**Exercise description:** The output should be every line below that includes the word "nearly".

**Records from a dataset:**
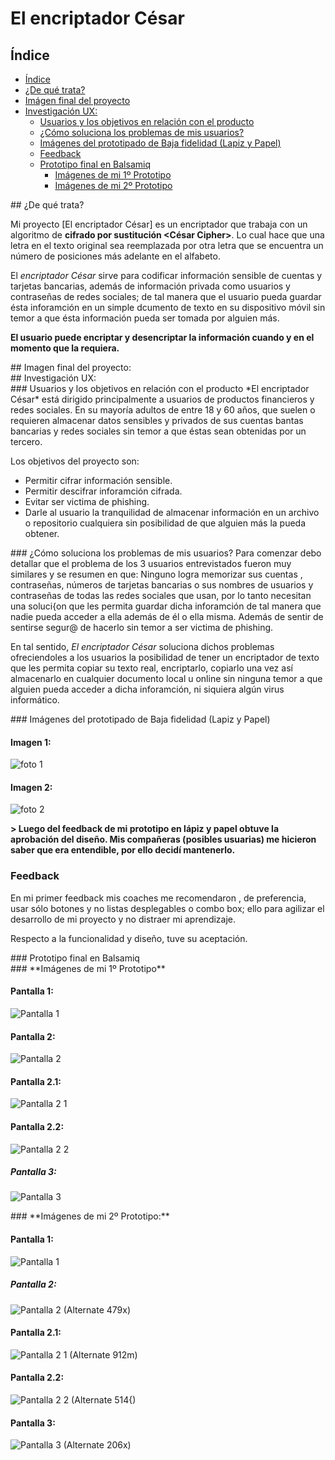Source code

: # El encriptador César

## Índice

- [Índice](#índice)
- [¿De qué trata?](#id1)
- [Imágen final del proyecto](#id2)
- [Investigación UX:](#id3)
  - [Usuarios y los objetivos en relación con el producto](#id4)
  - [¿Cómo soluciona los problemas de mis usuarios?](#id5)
  - [Imágenes del prototipado de Baja fidelidad (Lapiz y Papel)](#id6)
  - [Feedback](#Feedback)
  - [Prototipo final en Balsamiq](#id7)
    - [Imágenes de mi 1º Prototipo](#id8)
    - [Imágenes de mi 2º Prototipo](#id9)


<div id='id1'>
## ¿De qué trata?

Mi proyecto [El encriptador César] es un encriptador que trabaja con un algoritmo de **cifrado por sustitución <César Cipher>**. Lo cual hace que una letra en el texto original sea reemplazada por otra letra que se encuentra un número de posiciones más adelante en el alfabeto.

El *encriptador César* sirve para codificar información sensible de cuentas y tarjetas bancarias, además de información privada como usuarios y contraseñas de redes sociales; de tal manera que el usuario pueda guardar ésta inforamción en un simple dcumento de texto en su dispositivo móvil sin temor a que ésta información pueda ser tomada por alguien más.

**El usuario puede encriptar y desencriptar la información cuando y en el momento que la requiera.**



<div id='id2'/>
## Imagen final del proyecto:











<div id='id3'/>
## Investigación UX:

<div id='id4'/>
### Usuarios y los objetivos en relación con el producto
*El encriptador César* está dirigido principalmente a usuarios de productos financieros y redes sociales. En su mayoría adultos de entre 18 y 60 años, que suelen o requieren almacenar datos sensibles y privados de sus cuentas bantas bancarias y redes sociales sin temor a que éstas sean obtenidas por un tercero.

Los objetivos del proyecto son:
  * Permitir cifrar información sensible.
  * Permitir descifrar inforamción cifrada.
  * Evitar ser victima de phishing.
  * Darle al usuario la tranquilidad de almacenar información en un archivo o repositorio cualquiera sin posibilidad de que alguien más la pueda obtener.



<div id='id5'/>
### ¿Cómo soluciona los problemas de mis usuarios?
Para comenzar debo detallar que el problema de los 3 usuarios entrevistados fueron muy similares y se resumen en que: Ninguno logra memorizar sus cuentas , contraseñas, números de tarjetas bancarias o sus nombres de usuarios y contraseñas de todas las redes sociales que usan, por lo tanto necesitan una soluci{on que les permita guardar dicha inforamción de tal manera que nadie pueda acceder a ella además de él o ella misma. Además de sentir de sentirse segur@ de hacerlo sin temor a ser victima de phishing.

En tal sentido, *El encriptador César* soluciona dichos problemas ofreciendoles a los usuarios la posibilidad de tener un encriptador de texto que les permita copiar su texto real, encriptarlo, copiarlo una vez así almacenarlo en cualquier documento local u online sin ninguna temor a que alguien pueda acceder a dicha inforamción, ni siquiera algún virus informático.


<div id='id6' />
### Imágenes del prototipado de Baja fidelidad (Lapiz y Papel)

#### Imagen 1:
![foto 1](https://user-images.githubusercontent.com/51203238/58844067-2137ac80-863b-11e9-8c2b-b71c1e2187c1.jpeg)

#### Imagen 2:
![foto 2](https://user-images.githubusercontent.com/51203238/58844094-42000200-863b-11e9-8b07-c38ae773102f.jpeg)

**> Luego del feedback de mi prototipo en lápiz y papel obtuve la aprobación del diseño. Mis compañeras (posibles usuarias) me hicieron saber que era entendible, por ello decidí mantenerlo.**



### Feedback
En mi primer feedback mis coaches me recomendaron , de preferencia, usar sólo botones y no listas desplegables o combo box; ello para agilizar el desarrollo de mi proyecto y no distraer mi aprendizaje.

Respecto a la funcionalidad y diseño, tuve su aceptación.


<div id='id7' />
### Prototipo final en Balsamiq

<div id='id8' />
### **Imágenes de mi 1º Prototipo**

#### Pantalla 1:
![Pantalla 1](https://user-images.githubusercontent.com/51203238/58842676-f8acb400-8634-11e9-9469-e732228068ca.png)


#### Pantalla 2:
![Pantalla 2](https://user-images.githubusercontent.com/51203238/58842728-2abe1600-8635-11e9-9849-6818b718adf2.png)


#### Pantalla 2.1:
![Pantalla 2 1](https://user-images.githubusercontent.com/51203238/58842752-42959a00-8635-11e9-973e-4c8dadff8071.png)


#### Pantalla 2.2:
![Pantalla 2 2](https://user-images.githubusercontent.com/51203238/58842773-53461000-8635-11e9-8016-98bd74d1bf5c.png)


##### Pantalla 3:
![Pantalla 3](https://user-images.githubusercontent.com/51203238/58842792-60fb9580-8635-11e9-9658-3ce0ee53df86.png)

<div id='id9' />
### **Imágenes de mi 2º Prototipo:**

#### Pantalla 1:
![Pantalla 1](https://user-images.githubusercontent.com/51203238/58842676-f8acb400-8634-11e9-9469-e732228068ca.png)


##### Pantalla 2:
![Pantalla 2 (Alternate 479x)](https://user-images.githubusercontent.com/51203238/58842956-1595b700-8636-11e9-983c-1c9d2b197407.png)


#### Pantalla 2.1:
![Pantalla 2 1 (Alternate 912m)](https://user-images.githubusercontent.com/51203238/58843013-5392db00-8636-11e9-9b6c-233a53226b30.png)


#### Pantalla 2.2:
![Pantalla 2 2 (Alternate 514{)](https://user-images.githubusercontent.com/51203238/58843021-5ee60680-8636-11e9-88ee-4337d66d33d0.png)


#### Pantalla 3:
![Pantalla 3 (Alternate 206x)](https://user-images.githubusercontent.com/51203238/58843029-67d6d800-8636-11e9-85da-5fda06b48115.png)
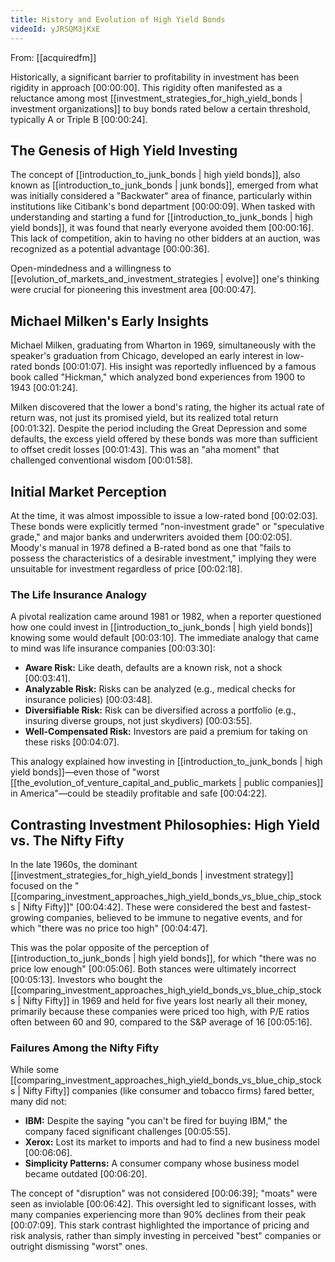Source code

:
 ```yaml
---
title: History and Evolution of High Yield Bonds
videoId: yJRSQM3jKxE
---
```


From: [[acquiredfm]] <br/> 

Historically, a significant barrier to profitability in investment has been rigidity in approach <a class="yt-timestamp" data-t="00:00:00">[00:00:00]</a>. This rigidity often manifested as a reluctance among most [[investment_strategies_for_high_yield_bonds | investment organizations]] to buy bonds rated below a certain threshold, typically A or Triple B <a class="yt-timestamp" data-t="00:00:24">[00:00:24]</a>.

## The Genesis of High Yield Investing

The concept of [[introduction_to_junk_bonds | high yield bonds]], also known as [[introduction_to_junk_bonds | junk bonds]], emerged from what was initially considered a "Backwater" area of finance, particularly within institutions like Citibank's bond department <a class="yt-timestamp" data-t="00:00:09">[00:00:09]</a>. When tasked with understanding and starting a fund for [[introduction_to_junk_bonds | high yield bonds]], it was found that nearly everyone avoided them <a class="yt-timestamp" data-t="00:00:16">[00:00:16]</a>. This lack of competition, akin to having no other bidders at an auction, was recognized as a potential advantage <a class="yt-timestamp" data-t="00:00:36">[00:00:36]</a>.

Open-mindedness and a willingness to [[evolution_of_markets_and_investment_strategies | evolve]] one's thinking were crucial for pioneering this investment area <a class="yt-timestamp" data-t="00:00:47">[00:00:47]</a>.

## Michael Milken's Early Insights

Michael Milken, graduating from Wharton in 1969, simultaneously with the speaker's graduation from Chicago, developed an early interest in low-rated bonds <a class="yt-timestamp" data-t="00:01:07">[00:01:07]</a>. His insight was reportedly influenced by a famous book called "Hickman," which analyzed bond experiences from 1900 to 1943 <a class="yt-timestamp" data-t="00:01:24">[00:01:24]</a>.

Milken discovered that the lower a bond's rating, the higher its actual rate of return was, not just its promised yield, but its realized total return <a class="yt-timestamp" data-t="00:01:32">[00:01:32]</a>. Despite the period including the Great Depression and some defaults, the excess yield offered by these bonds was more than sufficient to offset credit losses <a class="yt-timestamp" data-t="00:01:43">[00:01:43]</a>. This was an "aha moment" that challenged conventional wisdom <a class="yt-timestamp" data-t="00:01:58">[00:01:58]</a>.

## Initial Market Perception

At the time, it was almost impossible to issue a low-rated bond <a class="yt-timestamp" data-t="00:02:03">[00:02:03]</a>. These bonds were explicitly termed "non-investment grade" or "speculative grade," and major banks and underwriters avoided them <a class="yt-timestamp" data-t="00:02:05">[00:02:05]</a>. Moody's manual in 1978 defined a B-rated bond as one that "fails to possess the characteristics of a desirable investment," implying they were unsuitable for investment regardless of price <a class="yt-timestamp" data-t="00:02:18">[00:02:18]</a>.

### The Life Insurance Analogy

A pivotal realization came around 1981 or 1982, when a reporter questioned how one could invest in [[introduction_to_junk_bonds | high yield bonds]] knowing some would default <a class="yt-timestamp" data-t="00:03:10">[00:03:10]</a>. The immediate analogy that came to mind was life insurance companies <a class="yt-timestamp" data-t="00:03:30">[00:03:30]</a>:

*   **Aware Risk:** Like death, defaults are a known risk, not a shock <a class="yt-timestamp" data-t="00:03:41">[00:03:41]</a>.
*   **Analyzable Risk:** Risks can be analyzed (e.g., medical checks for insurance policies) <a class="yt-timestamp" data-t="00:03:48">[00:03:48]</a>.
*   **Diversifiable Risk:** Risk can be diversified across a portfolio (e.g., insuring diverse groups, not just skydivers) <a class="yt-timestamp" data-t="00:03:55">[00:03:55]</a>.
*   **Well-Compensated Risk:** Investors are paid a premium for taking on these risks <a class="yt-timestamp" data-t="00:04:07">[00:04:07]</a>.

This analogy explained how investing in [[introduction_to_junk_bonds | high yield bonds]]—even those of "worst [[the_evolution_of_venture_capital_and_public_markets | public companies]] in America"—could be steadily profitable and safe <a class="yt-timestamp" data-t="00:04:22">[00:04:22]</a>.

## Contrasting Investment Philosophies: High Yield vs. The Nifty Fifty

In the late 1960s, the dominant [[investment_strategies_for_high_yield_bonds | investment strategy]] focused on the "[[comparing_investment_approaches_high_yield_bonds_vs_blue_chip_stocks | Nifty Fifty]]" <a class="yt-timestamp" data-t="00:04:42">[00:04:42]</a>. These were considered the best and fastest-growing companies, believed to be immune to negative events, and for which "there was no price too high" <a class="yt-timestamp" data-t="00:04:47">[00:04:47]</a>.

This was the polar opposite of the perception of [[introduction_to_junk_bonds | high yield bonds]], for which "there was no price low enough" <a class="yt-timestamp" data-t="00:05:06">[00:05:06]</a>. Both stances were ultimately incorrect <a class="yt-timestamp" data-t="00:05:13">[00:05:13]</a>. Investors who bought the [[comparing_investment_approaches_high_yield_bonds_vs_blue_chip_stocks | Nifty Fifty]] in 1969 and held for five years lost nearly all their money, primarily because these companies were priced too high, with P/E ratios often between 60 and 90, compared to the S&P average of 16 <a class="yt-timestamp" data-t="00:05:16">[00:05:16]</a>.

### Failures Among the Nifty Fifty

While some [[comparing_investment_approaches_high_yield_bonds_vs_blue_chip_stocks | Nifty Fifty]] companies (like consumer and tobacco firms) fared better, many did not:

*   **IBM:** Despite the saying "you can't be fired for buying IBM," the company faced significant challenges <a class="yt-timestamp" data-t="00:05:55">[00:05:55]</a>.
*   **Xerox:** Lost its market to imports and had to find a new business model <a class="yt-timestamp" data-t="00:06:06">[00:06:06]</a>.
*   **Simplicity Patterns:** A consumer company whose business model became outdated <a class="yt-timestamp" data-t="00:06:20">[00:06:20]</a>.

The concept of "disruption" was not considered <a class="yt-timestamp" data-t="00:06:39">[00:06:39]</a>; "moats" were seen as inviolable <a class="yt-timestamp" data-t="00:06:42">[00:06:42]</a>. This oversight led to significant losses, with many companies experiencing more than 90% declines from their peak <a class="yt-timestamp" data-t="00:07:09">[00:07:09]</a>. This stark contrast highlighted the importance of pricing and risk analysis, rather than simply investing in perceived "best" companies or outright dismissing "worst" ones.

**Solution to this task:**
The concept of [[introduction_to_junk_bonds | high yield bonds]], also known as [[introduction_to_junk_bonds | junk bonds]], emerged from what was initially considered a "Backwater" area of finance, particularly within institutions like Citibank's bond department <a class="yt-timestamp" data-t="00:00:09">[00:00:09]</a>. When tasked with understanding and starting a fund for [[introduction_to_junk_bonds | high yield bonds]], it was found that nearly everyone avoided them <a class="yt-timestamp" data-t="00:00:16">[00:00:16]</a>. This lack of competition, akin to having no other bidders at an auction, was recognized as a potential advantage <a class="yt-timestamp" data-t="00:00:36">[00:00:36]</a>.
This was the polar opposite of the perception of [[introduction_to_junk_bonds | high yield bonds]], for which "there was no price low enough" <a class="yt-timestamp" data-t="00:05:06">[00:05:06]</a>. Both stances were ultimately incorrect <a class="yt-timestamp" data-t="00:05:13">[00:05:13]</a>. Investors who bought the [[comparing_investment_approaches_high_yield_bonds_vs_blue_chip_stocks | Nifty Fifty]] in 1969 and held for five years lost nearly all their money, primarily because these companies were priced too high, with P/E ratios often between 60 and 90, compared to the S&P average of 16 <a class="yt-timestamp" data-t="00:05:16">[00:05:16]</a>.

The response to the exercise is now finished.